--- begin RECORDS SHOWN ---

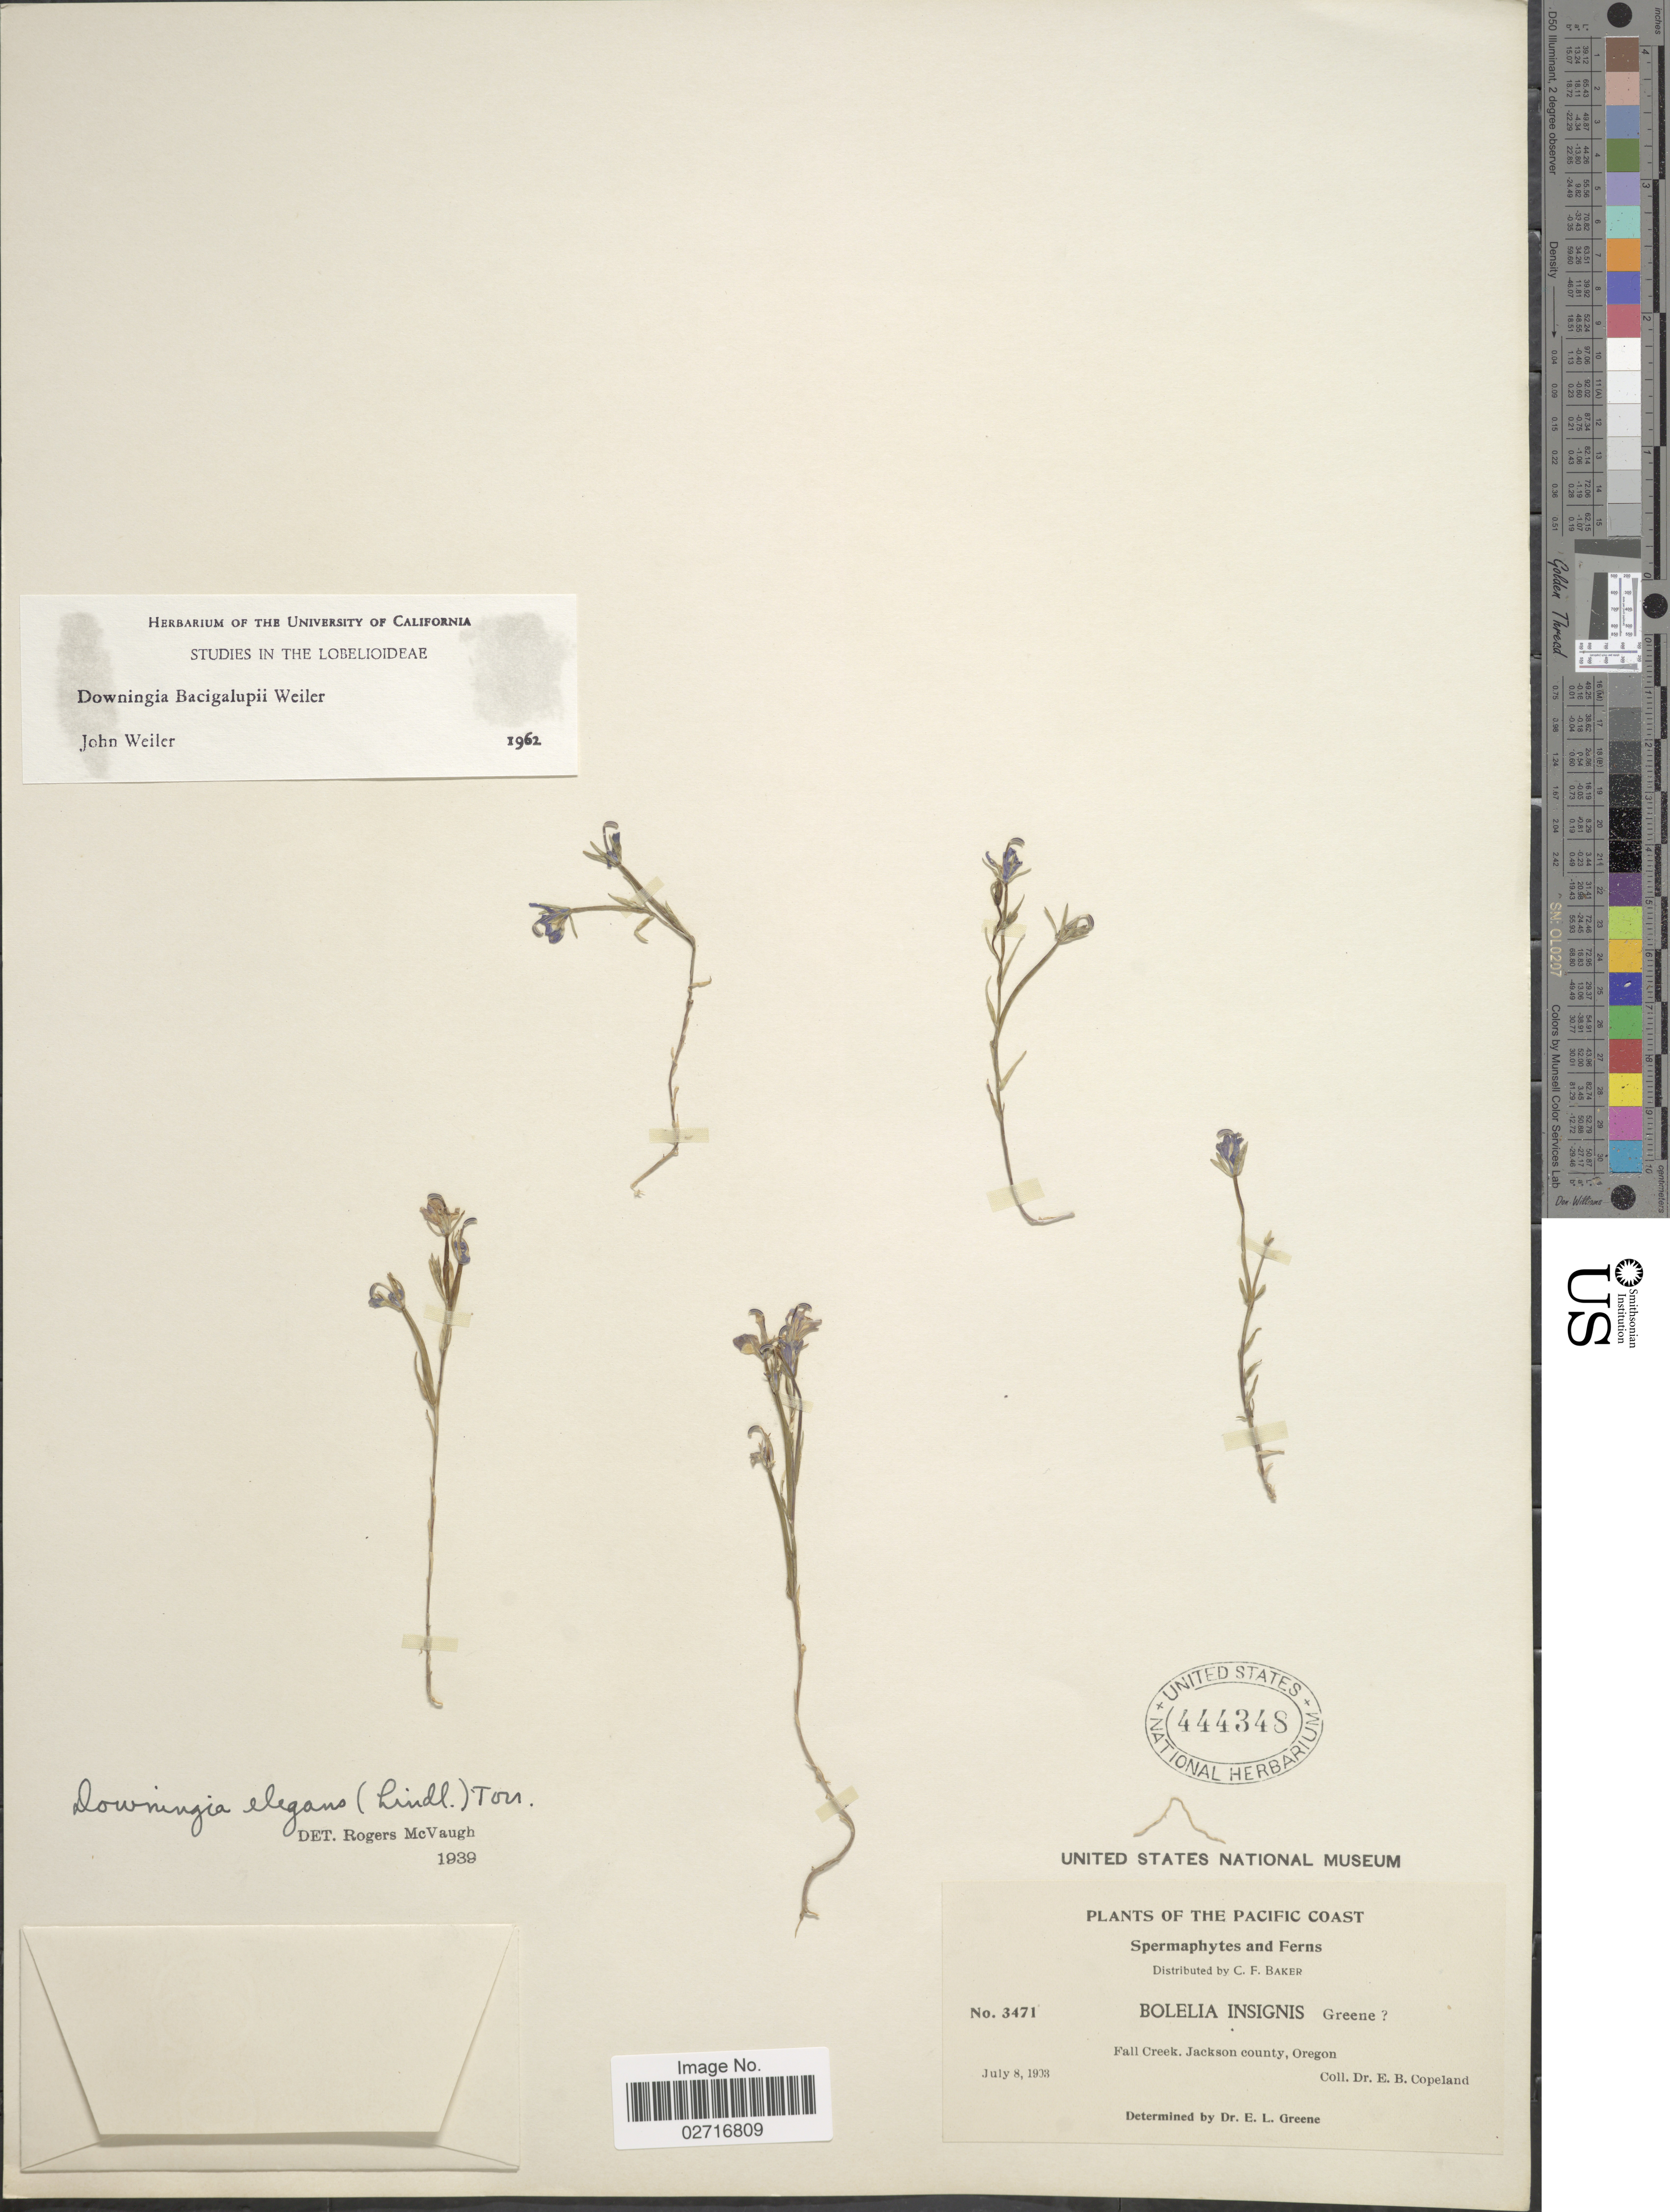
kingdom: Plantae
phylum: Tracheophyta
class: Magnoliopsida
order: Asterales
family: Campanulaceae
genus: Downingia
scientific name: Downingia bacigalupii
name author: Weiler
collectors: E. B. Copeland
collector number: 3471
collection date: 1903-07-08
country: United States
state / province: Oregon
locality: The Pacific Coast, Fall Creek, Jackson County.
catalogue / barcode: US 444348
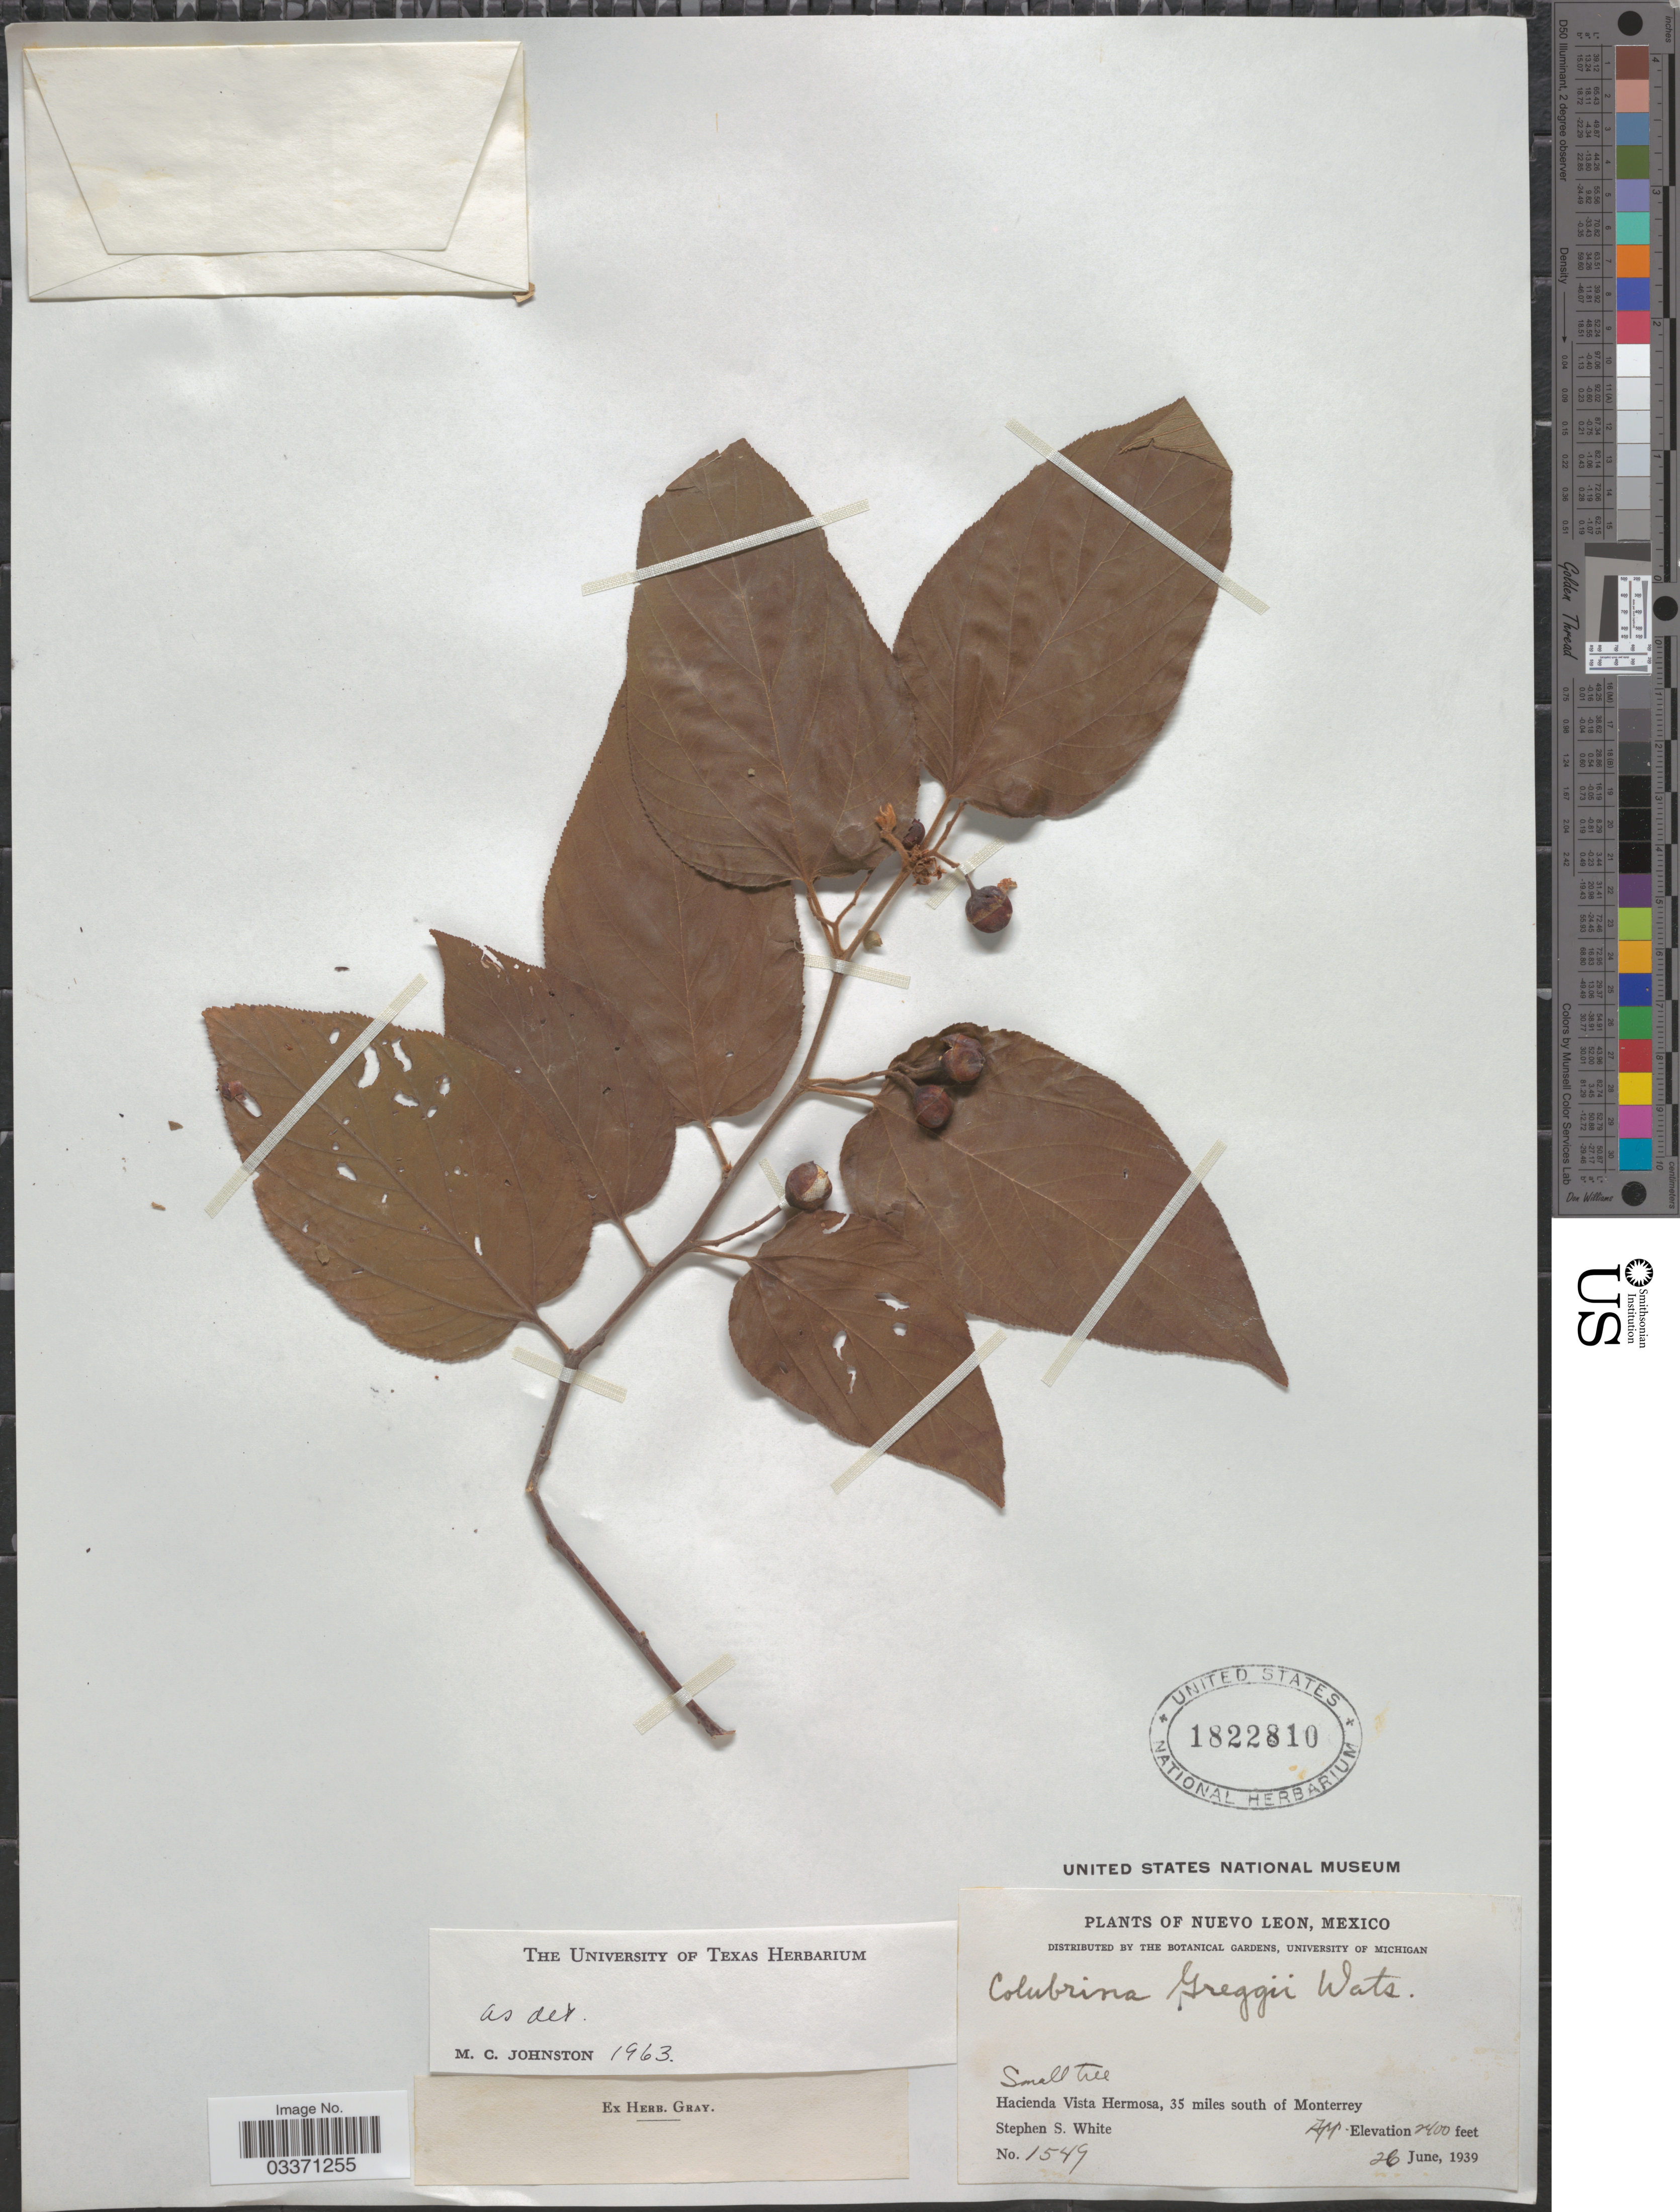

--- end RECORDS SHOWN ---

• [WHAT IS EXPECTED] Rewrite all of the items above, swapping "locality" for "site" and leaving everything else untouched. Omit the pictures from your answer.

• [EXPECTED ANSWER]
kingdom: Plantae
phylum: Tracheophyta
class: Magnoliopsida
order: Asterales
family: Campanulaceae
genus: Downingia
scientific name: Downingia bacigalupii
name author: Weiler
collectors: E. B. Copeland
collector number: 3471
collection date: 1903-07-08
country: United States
state / province: Oregon
site: The Pacific Coast, Fall Creek, Jackson County.
catalogue / barcode: US 444348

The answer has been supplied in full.